Season 2 of the Netflix series Mindhunter is that rarity, as good as or even better than the intriguing Season 1. The first season, which aired a few years back, stayed I imagine pretty close to the nonfiction book on which it was based: We watch as a team of agents (Ford and Tench) introduce to the reluctant FBI the concept of building psychological profiles of particular kinds of criminals (in this case, serial killers) to help identify suspects; the agents are in the process of developing methods for predicting the type of person who might be behind a series of crimes - using interviews w/ convicted killers to get insight into the mind of likely suspects. This methodology represented a severe shift in criminology, which till then had been based only on physical evidence and witness accounts. IN the second season we move beyond the establishment of profiling (fewer interviews w/ convicted killers) and we see the application of the principle in relation to a major killing spree, the Atlanta child abductions in the 1980s. The FBI agents, Ford in particular, insist that their data reveals a certain profile of the killer; the forces on the ground will have none of this and seek only physical evidence. The profiling is particularly troublesome to Atlantans because Agent Ford is sure that the perpetrator must be a young black man - which on the surface looks and sounds like racism.
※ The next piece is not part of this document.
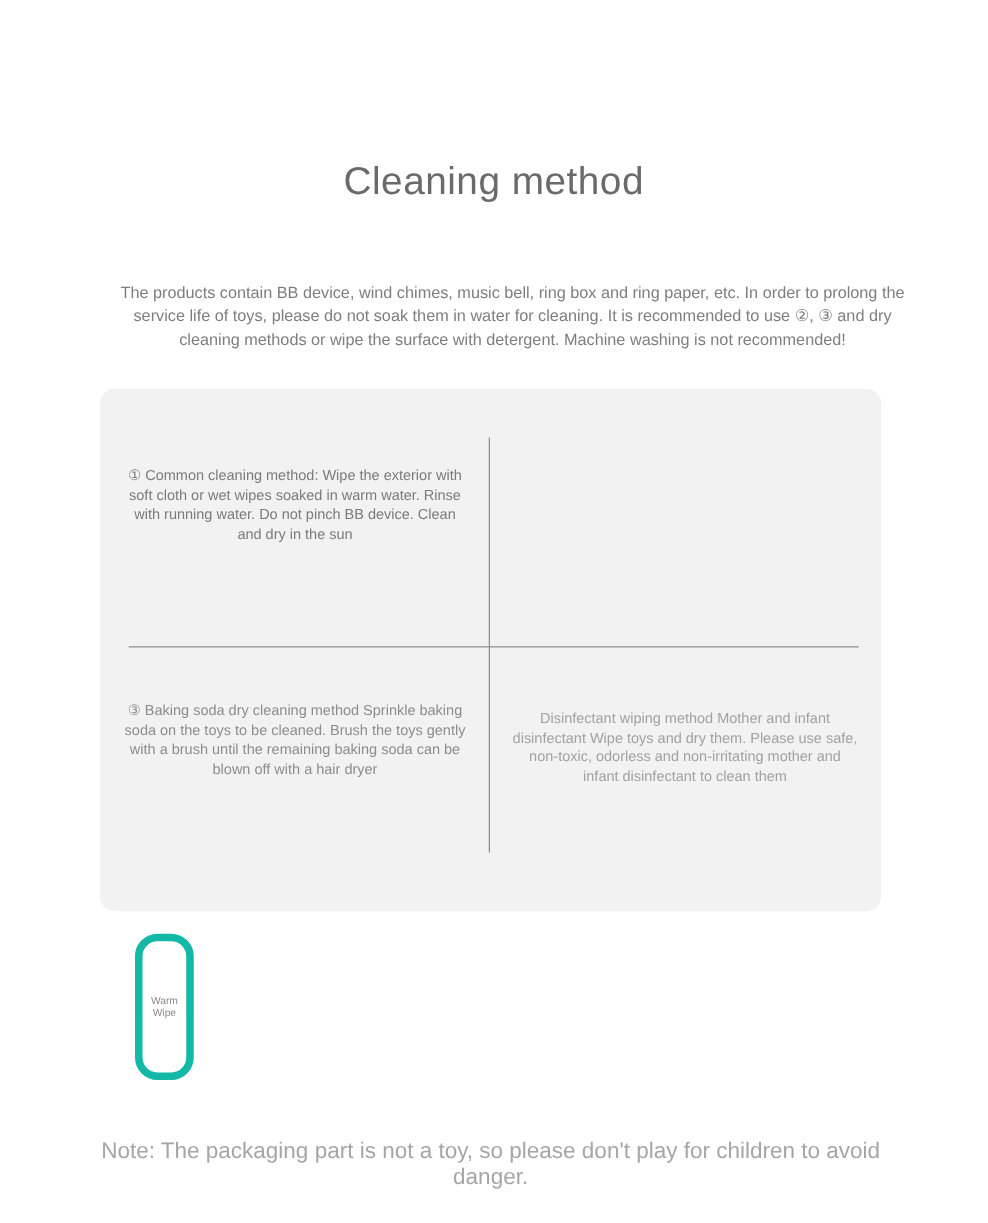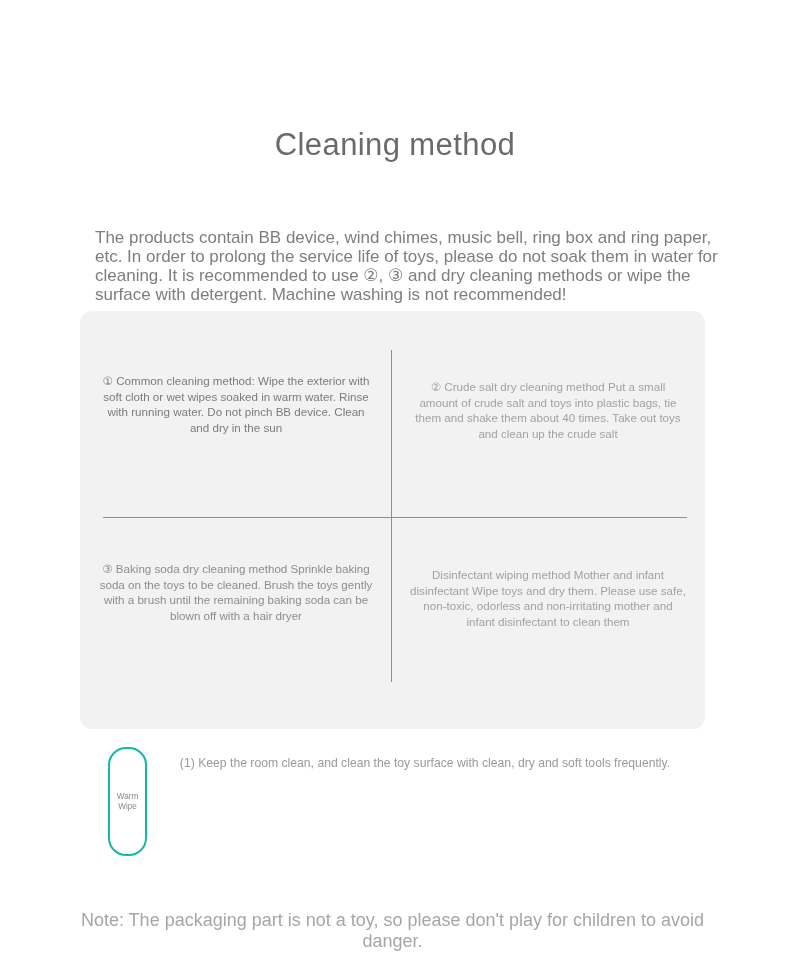"The products contain BB device," .intro { font-size: 17px -> 13px; text-align: left -> center }
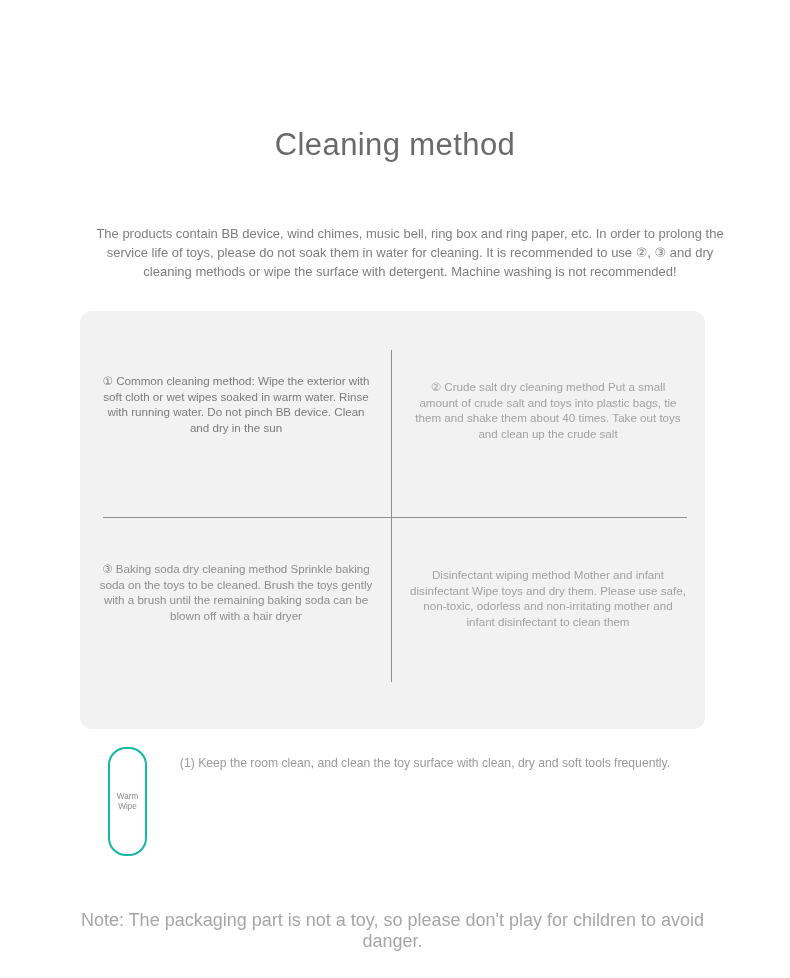"② Crude salt dry cleaning" div.quad { html: <div>② Crude salt dry cleaning method Put a small amount of crude salt and toys into plastic bags, tie them and shake them about 40 times. Take out toys and clean up the crude salt</div> -> none }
Aside from the political battles and the complex, unfolding search for the likely killer, there's a good back story developing, as Agent Tench's young, troubled son is involved in a brutal killing of a child - a plot line that strains credibility a little but leads to some powerful scenes and really builds our sympathies for the ramrod-straight agent Tench. Another secondary plot line involving the love life of Wendy, the academic expert who's an outside consultant to the team, feels peripheral and forced, but that's a minor matter. Overall, the 9-part series will hold interest and attention throughout and promises more developments if there ever is to be a Season 3.

Monday, September 2, 2019

The surprisingly hilarious Romanian film 12:08 East of Bucharest

The Romanian film 12:08 East of Bucharest (2016, Cormeliu Porumboiu [had to look that one up]) is a dark and unexpectedly hilarious comedy about a single call-in talk show broadcast in a small city in Romania. The host of the show has selected for his topic an examination of the day that the totalitarian Communist government/police state was overthrown and the question - apparently quite controversial, at least in this film and this city - as to whether local activists held a demonstration before the overthrow or merely poured into the streets to join the throng after the overthrow. The show itself, though apparently on local TV, seems much more like the old days of public-access TV in the U.S., with extremely poor production and virtually no audience. The host, after much struggle in the first half of the movie to get assurances that his guests will show at the studio!, gets for his panel 2 guys: One is the supposed leader of the pre-overthrow demonstrations, a sad sack of a guy w/ major drinking and debt problems. As the show rolls along, various callers denounce the guy as an imposter and insist that the city square was empty the whole morning (in fact until after 12:08, the time of the capitulation); the guy keeps insisting that he led a dangerous demonstration, but hes pretty much crushed by the end of the broadcast. The other guest is an old curmudgeon who actually says very little but pretty much steals the show with his glowering and fidgeting (throughout the broadcast he seems to be folding notepaper into paper boats). At the end, nobody's any the wiser, and the film ends with a look at some of the pathetic  public housing in this city in the midst of a slushy winter storm.The message beneath the subtle comedy (and commentary) seems to be: Is life any better in a "free" country? Does it really matter who was the first to demonstrate for freedom? We get a sense that there are many old wounds and resentments, and this weird talk-show is something like a public airing of long-stranding grievances and jealousies - but to what end? Isn't it better to move on and look to the future?